## WORK TASK
Translate into Spanish this sentence from the blog post on the generation gap below: "Pre-ripped jeans were lame in the 80’s, and they are lame now."

## DOCUMENT EXCERPT
Thu 6 Apr 2006
An article appeared in New York Magazine recently hailing the death of the generational gap and the rise of being forever young. The idea was sort of interesting at first glance, but withers under a deeper analysis. This article was the topic of an interesting post over on The Great Whatsit (thanks for a nice analysis, Farrell). I thought I’d take some moments to blast it here.
Sternbergh’s central thesis seems to be ‘Omigod, these people aren’t grown up! Just look at their pants! They all have iPods! The generation gap is no more!’ Could we have a more superficial analysis, please? Don’t blink or those jeans will be out of fashion. Pre-ripped jeans were lame in the 80’s, and they are lame now. iPods are ubiquitous, not because we are all stuck in our youth, or because we don’t have to grow up anymore, but because the technology exists to have all of your music in your pocket. Everybody has an iPod. Ditto cell phones, computers, broadband at home, etc. Does this mean that adults these days aren’t grown-up? It depends on the definition of adulthood, which is a purely contextual term. Are our gadgets and style of dress evidence of a vanishing generation gap? Nope.

## PROVIDED RECORDS

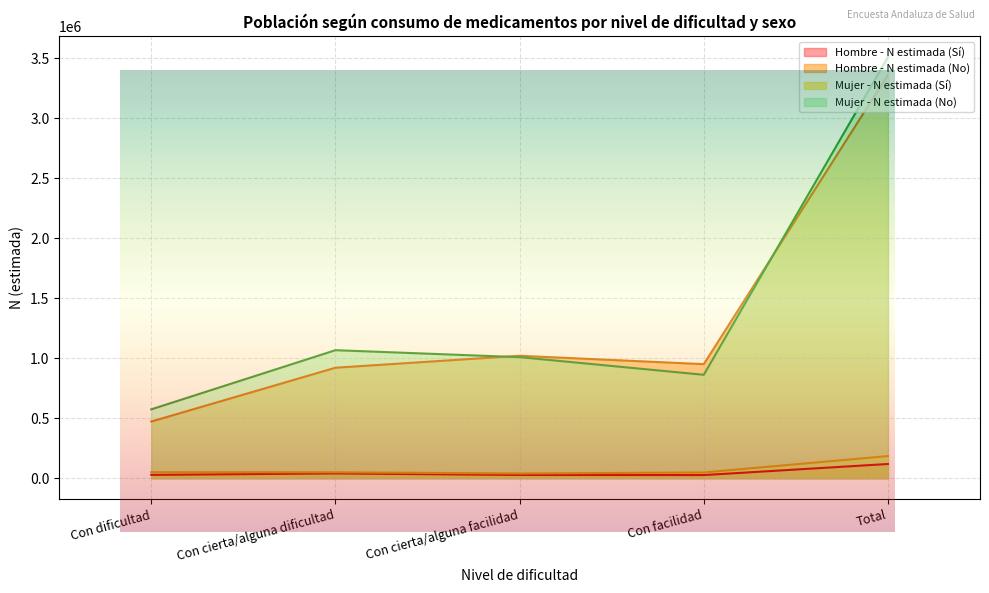

Reading left to right, what are all the values shown in this chart?

Hombre - N estimada (Sí): Con dificultad=26990	Con cierta/alguna dificultad=39089	Con cierta/alguna facilidad=26221	Con facilidad=25482	Total=117782
Hombre - N estimada (No): Con dificultad=471749	Con cierta/alguna dificultad=920553	Con cierta/alguna facilidad=1020258	Con facilidad=950447	Total=3363007
Mujer - N estimada (Sí): Con dificultad=49911	Con cierta/alguna dificultad=48370	Con cierta/alguna facilidad=38528	Con facilidad=47041	Total=183851
Mujer - N estimada (No): Con dificultad=573669	Con cierta/alguna dificultad=1066876	Con cierta/alguna facilidad=1008782	Con facilidad=861601	Total=3510928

## PROBLEM SOLUTION
Los jeans rotos de fábrica eran ridículos en los años 80, y son ridículos ahora.